Every time that I get a semester break, I work on learning Django, or Ruby on Rails, and every semester web development comes a little easier to me. I've also been doggedly pursuing my own education, and I'm not relying on my school to give it to me on a silver platter. School is there to give you a framework, on which you continue your self-education. So, when I was taking my Distributed systems class, I read up on Erlang, and the other students had no idea what that language was for.
There are people in my advanced database classes that are editing SQL with notepad on windows. I was trying to tell them that a decent text-editor might improve their quality of life a little bit. Several of them didn't know what the difference between notepad and a decent text editor was. Sigh... I guess that it goes to show that it's not the school, it's the student.
As for the string problem I faced, I found an existing implementation in the language I was using, but I wound up having to modify it in order to cope with changing requirements.
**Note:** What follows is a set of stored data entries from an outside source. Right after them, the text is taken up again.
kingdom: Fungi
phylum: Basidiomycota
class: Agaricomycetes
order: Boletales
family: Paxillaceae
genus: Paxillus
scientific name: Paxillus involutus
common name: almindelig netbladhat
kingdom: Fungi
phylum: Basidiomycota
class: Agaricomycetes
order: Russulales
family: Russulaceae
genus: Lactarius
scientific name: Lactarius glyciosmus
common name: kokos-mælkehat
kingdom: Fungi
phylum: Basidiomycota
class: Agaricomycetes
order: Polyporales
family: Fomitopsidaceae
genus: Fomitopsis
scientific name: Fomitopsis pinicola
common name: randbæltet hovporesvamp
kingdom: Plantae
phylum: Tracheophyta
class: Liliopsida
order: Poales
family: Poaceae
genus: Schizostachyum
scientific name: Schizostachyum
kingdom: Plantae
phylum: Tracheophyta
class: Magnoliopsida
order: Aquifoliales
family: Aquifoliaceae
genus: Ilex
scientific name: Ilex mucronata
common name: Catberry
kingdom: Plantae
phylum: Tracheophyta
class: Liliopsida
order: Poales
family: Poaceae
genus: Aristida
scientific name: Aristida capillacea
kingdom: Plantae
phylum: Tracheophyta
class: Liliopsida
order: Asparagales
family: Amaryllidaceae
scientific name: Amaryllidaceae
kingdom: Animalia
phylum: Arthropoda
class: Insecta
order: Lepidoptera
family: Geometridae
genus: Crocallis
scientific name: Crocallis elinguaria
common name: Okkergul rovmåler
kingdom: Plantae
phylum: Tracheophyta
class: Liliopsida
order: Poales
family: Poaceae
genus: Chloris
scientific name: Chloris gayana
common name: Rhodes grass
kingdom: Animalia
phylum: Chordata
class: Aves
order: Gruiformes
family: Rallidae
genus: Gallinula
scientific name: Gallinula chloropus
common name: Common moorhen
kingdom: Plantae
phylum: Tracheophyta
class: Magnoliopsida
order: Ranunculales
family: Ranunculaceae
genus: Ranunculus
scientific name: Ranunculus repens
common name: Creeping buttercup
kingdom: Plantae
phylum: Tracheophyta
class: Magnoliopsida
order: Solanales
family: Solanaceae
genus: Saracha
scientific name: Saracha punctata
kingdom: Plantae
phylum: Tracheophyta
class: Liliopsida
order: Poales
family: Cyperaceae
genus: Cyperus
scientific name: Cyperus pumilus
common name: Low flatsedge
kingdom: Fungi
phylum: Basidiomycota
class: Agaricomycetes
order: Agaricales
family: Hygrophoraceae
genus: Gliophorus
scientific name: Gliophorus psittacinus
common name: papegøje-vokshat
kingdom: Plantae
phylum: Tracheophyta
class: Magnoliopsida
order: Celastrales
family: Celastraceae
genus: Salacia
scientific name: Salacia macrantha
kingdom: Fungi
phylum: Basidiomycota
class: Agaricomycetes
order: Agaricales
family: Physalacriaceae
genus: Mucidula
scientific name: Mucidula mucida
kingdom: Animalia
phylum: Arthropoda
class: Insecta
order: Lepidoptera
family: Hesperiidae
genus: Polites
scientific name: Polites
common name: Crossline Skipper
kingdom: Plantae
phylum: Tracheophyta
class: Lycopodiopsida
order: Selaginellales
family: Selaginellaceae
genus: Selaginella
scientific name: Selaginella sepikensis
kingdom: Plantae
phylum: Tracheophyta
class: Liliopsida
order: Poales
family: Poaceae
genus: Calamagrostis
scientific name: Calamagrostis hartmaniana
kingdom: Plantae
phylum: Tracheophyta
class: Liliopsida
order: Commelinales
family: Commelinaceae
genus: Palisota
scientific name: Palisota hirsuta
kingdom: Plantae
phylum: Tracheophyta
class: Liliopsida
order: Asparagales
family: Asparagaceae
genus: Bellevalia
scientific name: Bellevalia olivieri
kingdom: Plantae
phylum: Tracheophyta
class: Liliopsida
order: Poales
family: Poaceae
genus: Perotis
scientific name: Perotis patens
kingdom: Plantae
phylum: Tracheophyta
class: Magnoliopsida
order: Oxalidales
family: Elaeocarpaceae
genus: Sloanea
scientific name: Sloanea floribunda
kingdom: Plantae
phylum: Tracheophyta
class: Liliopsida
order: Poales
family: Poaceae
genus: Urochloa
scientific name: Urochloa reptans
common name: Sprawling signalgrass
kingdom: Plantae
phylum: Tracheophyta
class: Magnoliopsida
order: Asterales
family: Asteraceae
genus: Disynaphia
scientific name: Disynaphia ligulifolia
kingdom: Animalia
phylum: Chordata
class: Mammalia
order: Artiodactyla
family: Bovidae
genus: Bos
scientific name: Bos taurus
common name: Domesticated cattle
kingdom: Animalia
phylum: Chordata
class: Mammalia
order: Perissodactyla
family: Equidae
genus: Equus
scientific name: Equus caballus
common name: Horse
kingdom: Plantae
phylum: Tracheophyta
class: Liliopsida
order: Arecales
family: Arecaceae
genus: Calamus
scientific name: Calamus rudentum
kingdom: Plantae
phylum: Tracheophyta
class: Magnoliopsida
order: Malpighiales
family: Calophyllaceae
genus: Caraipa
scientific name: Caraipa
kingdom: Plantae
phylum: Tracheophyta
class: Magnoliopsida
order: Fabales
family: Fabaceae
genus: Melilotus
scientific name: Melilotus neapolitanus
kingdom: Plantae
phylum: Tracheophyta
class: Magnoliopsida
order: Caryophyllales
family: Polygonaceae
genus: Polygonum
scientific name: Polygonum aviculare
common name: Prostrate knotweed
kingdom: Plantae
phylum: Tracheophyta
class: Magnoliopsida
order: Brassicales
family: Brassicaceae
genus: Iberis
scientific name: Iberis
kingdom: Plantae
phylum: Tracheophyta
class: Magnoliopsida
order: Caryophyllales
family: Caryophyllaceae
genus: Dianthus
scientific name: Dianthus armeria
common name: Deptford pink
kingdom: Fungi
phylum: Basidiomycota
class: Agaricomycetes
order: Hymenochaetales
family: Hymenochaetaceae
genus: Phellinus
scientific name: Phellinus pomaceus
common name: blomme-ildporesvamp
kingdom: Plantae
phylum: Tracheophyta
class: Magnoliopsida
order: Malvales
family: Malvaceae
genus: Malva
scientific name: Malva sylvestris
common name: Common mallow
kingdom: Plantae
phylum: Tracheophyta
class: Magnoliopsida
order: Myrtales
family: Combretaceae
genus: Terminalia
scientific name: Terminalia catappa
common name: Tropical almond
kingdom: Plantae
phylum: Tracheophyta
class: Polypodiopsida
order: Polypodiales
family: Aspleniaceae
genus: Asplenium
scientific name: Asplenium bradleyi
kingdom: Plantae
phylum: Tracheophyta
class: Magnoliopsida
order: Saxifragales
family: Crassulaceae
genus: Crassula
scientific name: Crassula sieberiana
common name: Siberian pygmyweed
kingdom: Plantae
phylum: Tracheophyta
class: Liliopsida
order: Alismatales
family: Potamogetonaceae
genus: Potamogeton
If I hadn't learned about algorithms and automata in college, it probably would have been impossible for me to understand what I was using and I'd be flying blind. I probably would have instead not even known about the algorithm and would have believed that an inefficient naive solution was the only way, therefore making the project essentially infeasible (at first glance, anyway).
I'm also thankful that I had the opportunity to learn about functional programming because it made me a better programmer in imperative languages.
That and the real point of education is to learn how to learn and think. View it as a mental workout if you truly do tell yourself "this is pointless, I am never going to need to know this". Remember that it will only make you stronger in the end.
I think people who say their education hasn't been valuable just picked the wrong education.
However, a knowledge of algorithms can be invaluable. I've been out of college for six years and I can remember using at least:
- String search algorithms
- B-Trees, Tries
- A handful of graph algorithms
Other times stuff that I learned in college put me in quick striking distance for stuff that would be more work to understand without a CS background:
- Open key cryptography
- Word stemming algorithms, text coding
- Writing a query optimizer
- Digital signal processing
You can always find cool stuff to hack on without drifting into that territory, but if you actually dig CS-nerdiness, and are good at it, you'll sometimes get some of the more fun problems thrown in your direction.